The researchers have charted the social mobility of more than 13,000 British family groups from 1851 to 2016, by coupling family group data for the entire Victorian population with a present-day population-wide consumer register.

Each family group was given a score summarising the relative neighbourhood deprivation experienced by every adult family group member in Great Britain today, based upon English, Scottish and Welsh Indices of Multiple Deprivation (IMD).

This summary score provides a measure of the relative degree of hardship experienced by the residents of every neighbourhood and is strongly indicative of social mobility outcomes, comprising weighted measures of income, employment, health, education, crime, barriers to housing and living environment.

The summary scores for each family group are then checked against every family group member recorded in the 1851 Census and their historical locations are mapped.

In their results, the authors found clear and enduring regional divides in “future deprivation” inherited by the present-day populations of England, Wales, and Scotland from their ancestors.

The work traces the origins of a north-south divide in England, bounded by Devon in the west and a line extending north-eastwards between the Severn Estuary and the Wash. It is also suggested that family roots in northern industrial cities are associated with unfavourable outcomes today.
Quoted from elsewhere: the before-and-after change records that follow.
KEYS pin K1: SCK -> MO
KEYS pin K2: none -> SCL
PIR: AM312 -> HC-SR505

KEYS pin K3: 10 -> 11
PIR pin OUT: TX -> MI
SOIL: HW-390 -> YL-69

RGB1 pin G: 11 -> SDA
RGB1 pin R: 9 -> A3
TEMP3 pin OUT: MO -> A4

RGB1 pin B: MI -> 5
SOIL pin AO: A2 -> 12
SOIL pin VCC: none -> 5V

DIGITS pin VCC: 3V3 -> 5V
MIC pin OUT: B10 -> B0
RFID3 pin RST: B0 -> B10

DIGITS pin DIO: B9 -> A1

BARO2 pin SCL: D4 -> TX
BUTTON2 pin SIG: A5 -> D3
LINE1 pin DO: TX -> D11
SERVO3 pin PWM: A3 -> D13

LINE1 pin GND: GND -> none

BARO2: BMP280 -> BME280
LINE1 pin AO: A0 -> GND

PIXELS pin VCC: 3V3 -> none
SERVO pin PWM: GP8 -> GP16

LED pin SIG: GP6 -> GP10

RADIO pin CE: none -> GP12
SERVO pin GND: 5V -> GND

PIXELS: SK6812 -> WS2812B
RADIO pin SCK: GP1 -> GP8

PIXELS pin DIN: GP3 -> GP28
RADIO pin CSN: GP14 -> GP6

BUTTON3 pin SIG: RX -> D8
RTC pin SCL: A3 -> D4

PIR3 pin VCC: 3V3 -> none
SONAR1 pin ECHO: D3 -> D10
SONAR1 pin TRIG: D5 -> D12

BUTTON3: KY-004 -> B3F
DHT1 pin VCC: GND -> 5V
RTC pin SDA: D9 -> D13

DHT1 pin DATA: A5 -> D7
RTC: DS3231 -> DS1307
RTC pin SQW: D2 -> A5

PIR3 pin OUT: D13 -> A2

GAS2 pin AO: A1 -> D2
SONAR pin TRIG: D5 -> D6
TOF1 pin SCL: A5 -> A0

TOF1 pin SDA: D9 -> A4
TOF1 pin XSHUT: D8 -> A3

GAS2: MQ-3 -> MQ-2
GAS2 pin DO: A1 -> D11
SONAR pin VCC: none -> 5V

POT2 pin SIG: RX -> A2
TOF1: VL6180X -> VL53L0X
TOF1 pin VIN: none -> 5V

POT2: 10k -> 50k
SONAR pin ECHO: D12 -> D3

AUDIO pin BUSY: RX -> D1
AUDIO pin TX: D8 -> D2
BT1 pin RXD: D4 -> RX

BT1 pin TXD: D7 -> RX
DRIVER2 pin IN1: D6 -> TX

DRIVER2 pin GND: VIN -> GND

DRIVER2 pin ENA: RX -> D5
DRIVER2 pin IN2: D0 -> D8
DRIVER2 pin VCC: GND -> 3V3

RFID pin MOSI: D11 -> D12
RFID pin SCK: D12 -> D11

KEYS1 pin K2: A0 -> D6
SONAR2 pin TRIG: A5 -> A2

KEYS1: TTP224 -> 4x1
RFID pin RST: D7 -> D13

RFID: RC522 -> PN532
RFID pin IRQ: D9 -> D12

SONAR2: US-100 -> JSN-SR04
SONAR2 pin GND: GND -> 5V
Meanwhile, in Scotland, there is an east-west divide, with eastern areas sharing similarly high levels of hardship as nineteenth-century industrial centres such as Liverpool and Manchester.

Although migration is shown to partially mitigate against these inequalities, the authors note that most family groups remain concentrated in their ancestral heartlands, and continue to experience the long-term disadvantages bestowed by their geographical location.

Paul Longley said: “We think that this research is important because it shows where, for whom and to what extent geography shapes destiny. It also seems clear that, for the many, social mobility should be thought of as an multi-generational outcome.”